Trump wants to stop ‘American carnage,’ but how?

Of the many wide-ranging issues President Donald Trump has spoken about, from the early days of his campaign to tweets from the Oval Office, rising violence in American urban centers is a prevalent talking point. Trump’s often dark and far-from-optimistic views on America was part of the brash messaging that bolstered his White House run, but now that he’s there the time for talk is over.

Of course, every politician faces the reality of the challenges of fulfilling campaign promises and winning legislative battles. And the US executive branch is designed so that no president can wave his wand and enact major change to the country. Trump’s first-week executive orders attempted to cut through the process, but as his initial immigration order suffered setbacks it’s clear he can’t do everything himself – even sending in the Feds, whatever that means.

Critics have labeled a lot of Trump’s talk as fear-mongering, and fact-checkers have been quick to point out the falsehoods he puts out. But Trump’s fears (or at least talking points) related to big-city violence do hold “mostly true” per Politifact, at least for previous years. So there is clearly a violence (and gun) problem in American cities, and specifically Chicago, according to Trump. So what’s the problem?

Action. As with many political issues, action can be divisive and controversial. Fixing Chicago’s violence problem could be both, and will involve more from Trump than calling the city out in his speeches as he did Tuesday night – assailing the city’s thousands shot over the past years as a reality “not acceptable in our society.” Correct, so where’s the plan to fix it?

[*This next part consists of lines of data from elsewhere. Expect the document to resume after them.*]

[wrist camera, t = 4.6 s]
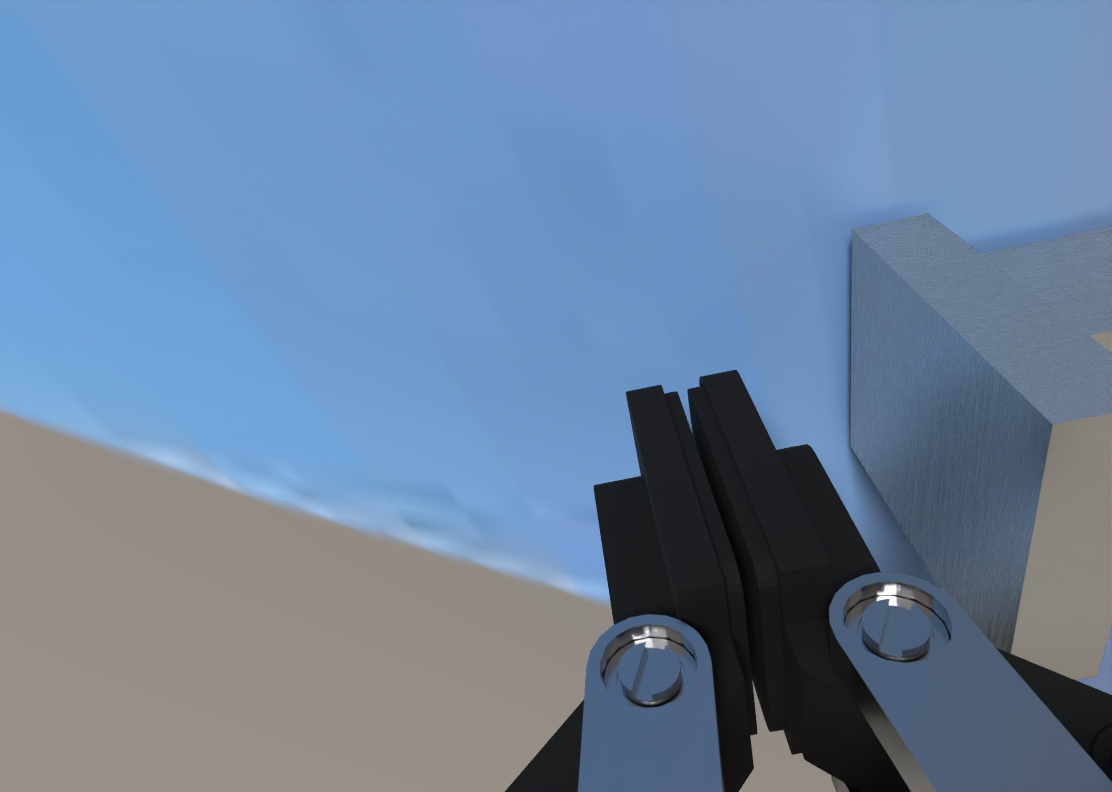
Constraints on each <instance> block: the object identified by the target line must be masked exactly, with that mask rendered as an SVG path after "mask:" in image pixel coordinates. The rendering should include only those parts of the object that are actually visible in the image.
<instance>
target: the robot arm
mask: <svg viewBox="0 0 1112 792" xmlns="http://www.w3.org/2000/svg"><path fill="white" fill-rule="evenodd" d="M699 384H700V387H696V388H691V389H688V401H689V408H690V416H691V423H692V431H693V435H692V432H691V430H690V427H689V424H688V421H687V418H686V415H685V412H684V409H683V406H682V403H681V401H680V398H679V395H678V392H677V391H676V392H671V393H666V394H664V391H663V388H662V386H661V385H657V386H652V387H647V388H642V389H637V390H632V391H627V392H626V396H627V402H628V408H629V413H630V418H631V424H632V429H633V435H634V440H635V446H636V451H637V456H638V462H639V467H640V473H641V476H639V477H634V478H629V479H624V480H619V481H614V482H608V483H603V484H598V485H594V493H595V500H596V507H597V514H598V520H599V527H600V534H601V541H602V547H603V554H604V561H605V567H606V574H607V581H608V587H609V594H610V601H611V607H612V614H613V621H614V625H613V626H612V627H611V628H609V629H608V630H607V631H606V632H605V633H604V634H602V635H601V636H600V637H599V639H598V640H597V642H596V643H595V645H594V646H593V648H592V650H591V652H590V655H589V659H588V663H587V668H586V682H585V697H584V700H583V701H582V702H581V704H580V705H579V706H578V707H577V708H576V709H575V711H574V712H573V713H572V714H571V715H570V716H569V718H568V719H567V720H566V721H565V722H564V723H563V725H562V726H561V727H560V728H559V729H558V730H557V732H556V733H555V734H554V735H553V736H552V737H551V739H550V740H549V741H548V742H547V743H546V744H545V746H544V747H543V748H542V749H541V750H540V752H539V753H538V754H537V755H536V756H535V757H534V758H533V760H532V761H531V762H530V763H529V764H528V765H527V767H526V768H525V769H524V770H523V771H522V772H521V774H520V775H519V776H518V777H517V778H516V779H515V780H514V782H513V783H512V784H511V785H510V786H509V787H508V789H507V790H506V791H505V792H739V790H740V789H741V787H742V785H743V784H744V782H745V781H746V779H747V778H748V776H749V775H750V773H751V772H752V770H753V769H754V766H753V757H752V748H751V740H750V739H751V738H750V735H755V734H757V723H756V713H755V703H754V694H753V684H752V680H753V683H754V686H755V689H756V693H757V696H758V699H759V702H760V705H761V709H762V712H763V715H764V718H765V721H766V724H767V727H768V729H769V731H770V732H772V731H778V730H784V732H785V735H786V738H787V742H788V744H789V748H790V751H791V753H792V754H798V753H803V756H804V759H805V760H806V761H808V762H810V763H811V764H813V765H815V766H816V767H818V768H820V769H822V770H823V771H825V772H827V773H828V774H830V775H832V781H833V784H834V787H835V789H836V792H1112V695H1110V694H1107V693H1105V692H1102V691H1100V690H1098V689H1095V688H1093V687H1090V686H1088V685H1086V684H1083V683H1081V682H1078V681H1076V680H1073V679H1071V678H1069V677H1066V676H1064V675H1061V674H1059V673H1056V672H1054V671H1052V670H1049V669H1047V668H1044V667H1042V666H1040V665H1037V664H1035V663H1032V662H1030V661H1027V660H1025V659H1023V658H1020V657H1018V656H1015V655H1013V654H1010V653H1008V652H1006V651H1003V650H1001V649H998V648H996V647H995V646H994V645H993V644H992V643H991V642H990V641H989V640H988V638H987V637H986V636H985V635H984V634H983V633H982V631H981V630H980V629H979V628H978V627H977V626H976V624H975V623H974V622H973V621H972V620H971V619H970V618H969V616H968V615H967V614H966V613H965V612H964V611H963V609H962V608H961V607H960V606H959V605H958V604H957V602H956V601H955V600H953V599H952V598H951V597H950V596H949V595H948V594H947V593H945V592H944V591H943V590H942V589H941V588H939V587H937V586H935V585H933V584H932V583H930V582H928V581H926V580H924V579H922V578H918V577H915V576H911V575H907V574H903V573H892V572H881V571H880V569H879V568H878V566H877V564H876V562H875V560H874V559H873V557H872V555H871V553H870V551H869V549H868V548H867V546H866V544H865V542H864V540H863V539H862V537H861V535H860V533H859V531H858V530H857V528H856V526H855V524H854V522H853V521H852V519H851V517H850V515H849V513H848V511H847V510H846V508H845V506H844V504H843V502H842V501H841V499H840V497H839V495H838V493H837V492H836V490H835V488H834V486H833V484H832V483H831V481H830V479H829V477H828V475H827V474H826V472H825V470H824V468H823V466H822V464H821V463H820V461H819V459H818V457H817V455H816V454H815V452H814V451H813V449H812V448H811V446H809V445H807V444H805V445H800V446H795V447H789V448H784V449H779V450H776V449H775V447H774V445H773V443H772V441H771V439H770V437H769V434H768V432H767V430H766V428H765V426H764V424H763V422H762V420H761V418H760V416H759V414H758V412H757V410H756V408H755V406H754V404H753V402H752V399H751V397H750V395H749V393H748V391H747V389H746V387H745V385H744V383H743V381H742V379H741V377H740V375H739V373H738V371H737V370H732V371H727V372H722V373H717V374H712V375H707V376H702V377H700V379H699Z"/></svg>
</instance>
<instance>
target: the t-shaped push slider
mask: <svg viewBox="0 0 1112 792" xmlns="http://www.w3.org/2000/svg"><path fill="white" fill-rule="evenodd" d="M851 447H852V449H853V451H854V452H855V454H856V455H857V457H858V459H859V460H860V462H861V464H862V465H863V467H864V468H865V470H866V472H867V473H868V475H869V476H870V478H871V480H872V481H873V483H874V484H875V486H876V488H877V489H878V491H879V492H880V494H881V496H882V497H883V499H884V500H885V502H886V504H887V505H888V507H889V508H890V510H891V512H892V513H893V515H894V516H895V518H896V520H897V521H898V523H899V524H900V526H901V528H902V529H903V531H904V532H905V534H906V536H907V537H908V539H909V540H910V542H911V544H912V545H913V547H914V548H915V550H916V552H917V553H918V555H919V556H920V558H921V560H922V561H923V563H924V565H925V566H926V568H927V569H928V571H929V573H930V574H931V576H932V577H933V579H934V581H935V582H936V584H937V585H938V587H939V588H941V589H942V590H943V591H944V592H945V593H947V594H948V595H949V596H950V597H951V598H952V599H953V600H955V601H956V602H957V604H958V605H959V606H960V607H961V608H962V609H963V611H964V612H965V613H966V614H967V615H968V616H969V618H970V619H971V620H972V621H973V622H974V623H975V624H976V626H977V627H978V628H979V629H980V630H981V631H982V633H983V634H984V635H985V636H986V637H987V638H988V640H989V641H990V642H991V643H992V644H993V645H994V646H995V647H996V648H998V649H1001V650H1003V651H1006V652H1008V653H1010V654H1013V655H1015V656H1018V657H1020V658H1023V659H1025V660H1027V661H1030V662H1032V663H1035V664H1037V665H1040V666H1042V667H1044V668H1047V669H1049V670H1052V671H1054V672H1056V673H1059V674H1061V675H1064V676H1066V677H1069V678H1071V679H1073V680H1075V679H1081V678H1087V677H1092V676H1097V675H1098V672H1099V668H1100V665H1101V661H1102V658H1103V654H1104V651H1105V647H1106V643H1107V640H1108V636H1109V633H1110V629H1111V626H1112V226H1111V227H1106V228H1101V229H1097V230H1092V231H1087V232H1082V233H1077V234H1072V235H1067V236H1063V237H1058V238H1053V239H1048V240H1043V241H1038V242H1034V243H1029V244H1024V245H1019V246H1014V247H1009V248H1005V249H1000V250H995V251H990V252H985V253H980V252H979V251H977V250H976V249H975V248H973V247H972V246H971V245H969V244H968V243H967V242H965V241H964V240H963V239H962V238H960V237H959V236H958V235H956V234H955V233H954V232H952V231H951V230H950V229H948V228H947V227H946V226H944V225H943V224H942V223H940V222H939V221H938V220H937V219H935V218H934V217H933V216H931V215H930V214H929V213H927V214H922V215H917V216H912V217H908V218H903V219H898V220H893V221H889V222H884V223H879V224H874V225H870V226H865V227H860V228H856V229H852V295H851Z"/></svg>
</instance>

The Chicago Police Department is currently working to fight the resurgent, emboldened, disorganized, and often random gang violence that has spurred the recent uptick. Their strategy should be changing, and hopefully is, to more forcefully policing of the city’s highest crime neighborhoods such as Englewood and Austin. Progress still has to be made, but that is an area Chicago can help itself in. “Sending in the feds” will only serve to disrupt any progress currently on the table, or even result in an escalation Chicago can’t afford.

The results of Obama-era DoJ audits of police departments nationwide are apparently in jeopardy, after Attorney General Jeff Sessions recently expressed that he plans to “pull back” on federal look-ins on troubled agencies. One such report by the Justice Department released this year after a long investigation found that Chicago police practices failed citizens and officers alike and that the department infringed on civil rights. While harsh, the report resulted in assurances that the city and DoJ would move forward to improve CPD practices to help protect citizens. In stepping back on such reports and the conversations that resulted, Sessions and Trump do more harm to Chicago policing than “sending in the Feds” could ever do good.

Instead of talking on, or stepping back on progress, Trump could also utilize Betsy DeVos to revitalize Chicago’s failing school system. It’s terrible by all accounts, and thousands of the city’s kids aren’t getting the education or support they need. DeVos was one of Trump’s most scrutinized picks, but what if she managed to look into Chicago and other cities with troubled schools and work to find a solution? It wouldn’t be easy, but it would be meaningful effort from higher up.

Helping the schools and police seem like common-sense solutions to any area affected by crime and violence. Hopefully the Trump administration sees that, and can work on those aspects before any more talking points on carnage and federal troops.